Asian markets took a deep dive into the negative territory following another disappointing China Caixin Manufacturing PMI reading.
The reading of 49.7 is below consensus forecast of 50.1 and falls into contraction territory for the first time since June 2017. Hang Seng Index tumbled nearly 3 percent in the morning trading hours. Resurging in haven flows fuelled the rally in gold and Japanese Yen, both of which reached their highest level in over six months.
China manufacturing PMIs is falling at a pace faster than economists’ forecast, suggesting global economic slowdown and trade war is hurting the country’s manufacturing activities.
Confidence is hurt before material impact kicks in, as companies and businesses are holding back capex spending and recruitment, or considering shifting their factories out of China to South East Asia to mitigate trade uncertainties. This brought negative impact on the broader business sentiments and further dampened investment activities.
Market outlook for 2019 is challenging as the Chinese economy is facing domestic and external headwinds amidst slower pace of global growth. China economy is probably going to seek stability after two-year of deleveraging campaign, which hurt many companies and the financial market as loan growths slow down.
Lower pace of GDP growth, M2 and loan growth is going to be the ‘new norm’, while the economy becomes less investment and debt-driven, more reliant on consumption and high-end manufacturing and technology development. Downside is cushioned by relative low valuation, which has already come to four-year low. The upside is determined by policy shifts (tax cut, monetary & fiscal stimulus) as the government debt level allows room for more constructive fiscal policies.

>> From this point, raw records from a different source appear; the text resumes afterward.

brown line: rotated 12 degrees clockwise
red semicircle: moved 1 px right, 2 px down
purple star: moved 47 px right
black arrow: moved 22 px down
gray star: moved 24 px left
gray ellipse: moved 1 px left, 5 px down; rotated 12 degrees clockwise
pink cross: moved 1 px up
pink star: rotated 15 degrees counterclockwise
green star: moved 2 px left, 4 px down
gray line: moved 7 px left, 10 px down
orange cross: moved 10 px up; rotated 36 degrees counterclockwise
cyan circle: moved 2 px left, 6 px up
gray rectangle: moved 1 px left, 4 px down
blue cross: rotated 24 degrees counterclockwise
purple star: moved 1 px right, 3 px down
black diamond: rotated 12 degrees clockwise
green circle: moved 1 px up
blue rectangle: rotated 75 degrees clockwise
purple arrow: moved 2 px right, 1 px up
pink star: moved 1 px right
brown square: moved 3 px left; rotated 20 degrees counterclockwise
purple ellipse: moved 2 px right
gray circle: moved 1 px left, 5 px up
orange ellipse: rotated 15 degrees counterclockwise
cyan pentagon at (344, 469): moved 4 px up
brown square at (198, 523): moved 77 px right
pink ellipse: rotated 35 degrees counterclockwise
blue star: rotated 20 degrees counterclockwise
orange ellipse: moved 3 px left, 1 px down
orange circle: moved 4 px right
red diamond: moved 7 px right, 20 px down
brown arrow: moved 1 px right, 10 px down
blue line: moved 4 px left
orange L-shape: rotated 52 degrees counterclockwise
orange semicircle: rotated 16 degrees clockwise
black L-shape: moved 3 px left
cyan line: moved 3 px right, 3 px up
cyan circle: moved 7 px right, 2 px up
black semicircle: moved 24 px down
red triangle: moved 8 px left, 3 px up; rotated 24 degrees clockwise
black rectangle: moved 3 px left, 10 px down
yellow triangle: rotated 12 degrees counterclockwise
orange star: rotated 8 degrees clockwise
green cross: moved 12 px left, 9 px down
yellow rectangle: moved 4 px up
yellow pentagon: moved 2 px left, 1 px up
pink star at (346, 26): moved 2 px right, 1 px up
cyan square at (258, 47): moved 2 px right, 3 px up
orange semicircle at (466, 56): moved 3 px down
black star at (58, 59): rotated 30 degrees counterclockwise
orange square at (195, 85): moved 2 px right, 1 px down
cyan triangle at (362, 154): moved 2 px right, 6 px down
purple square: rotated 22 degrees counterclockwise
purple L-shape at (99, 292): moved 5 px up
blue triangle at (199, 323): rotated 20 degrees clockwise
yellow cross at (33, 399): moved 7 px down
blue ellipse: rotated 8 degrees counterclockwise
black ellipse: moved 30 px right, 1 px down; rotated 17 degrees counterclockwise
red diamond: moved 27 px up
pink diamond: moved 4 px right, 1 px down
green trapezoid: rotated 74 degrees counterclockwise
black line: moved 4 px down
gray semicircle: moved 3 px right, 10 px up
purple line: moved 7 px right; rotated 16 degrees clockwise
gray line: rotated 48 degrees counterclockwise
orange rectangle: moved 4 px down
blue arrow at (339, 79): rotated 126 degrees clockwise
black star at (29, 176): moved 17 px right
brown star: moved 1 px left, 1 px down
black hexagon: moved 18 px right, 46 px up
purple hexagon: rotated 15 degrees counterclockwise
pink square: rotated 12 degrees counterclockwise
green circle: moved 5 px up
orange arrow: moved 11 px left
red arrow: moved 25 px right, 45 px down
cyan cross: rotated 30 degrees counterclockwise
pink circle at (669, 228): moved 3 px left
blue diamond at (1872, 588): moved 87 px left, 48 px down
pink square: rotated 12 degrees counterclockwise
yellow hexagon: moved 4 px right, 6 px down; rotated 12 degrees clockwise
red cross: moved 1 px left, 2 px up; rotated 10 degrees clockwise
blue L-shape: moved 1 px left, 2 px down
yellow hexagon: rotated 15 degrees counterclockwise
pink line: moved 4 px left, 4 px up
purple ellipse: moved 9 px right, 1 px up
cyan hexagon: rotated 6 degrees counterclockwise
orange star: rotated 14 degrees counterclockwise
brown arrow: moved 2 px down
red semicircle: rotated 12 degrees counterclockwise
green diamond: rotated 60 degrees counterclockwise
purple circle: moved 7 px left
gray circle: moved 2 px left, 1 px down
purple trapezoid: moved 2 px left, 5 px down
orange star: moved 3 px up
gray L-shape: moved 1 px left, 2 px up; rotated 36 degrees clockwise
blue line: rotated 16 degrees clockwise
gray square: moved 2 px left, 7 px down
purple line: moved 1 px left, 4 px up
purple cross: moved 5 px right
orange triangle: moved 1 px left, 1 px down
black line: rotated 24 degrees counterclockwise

Monetary policy is likely to remain prudent and accommodative, with small-scale monetary easing to support targeted SMEs. There is also room for further cuts in banks’ Reserve Requirement Ratio to free up liquidity. Massive monetary stimulus such as broad-based interest rate cut is unlikely because that would signal a reverse of the deleveraging efforts over the past two years
The policy maker needs to balance the trade-off between monetary stimulus and yuan depreciation, without leading to a surge in non-performing loans.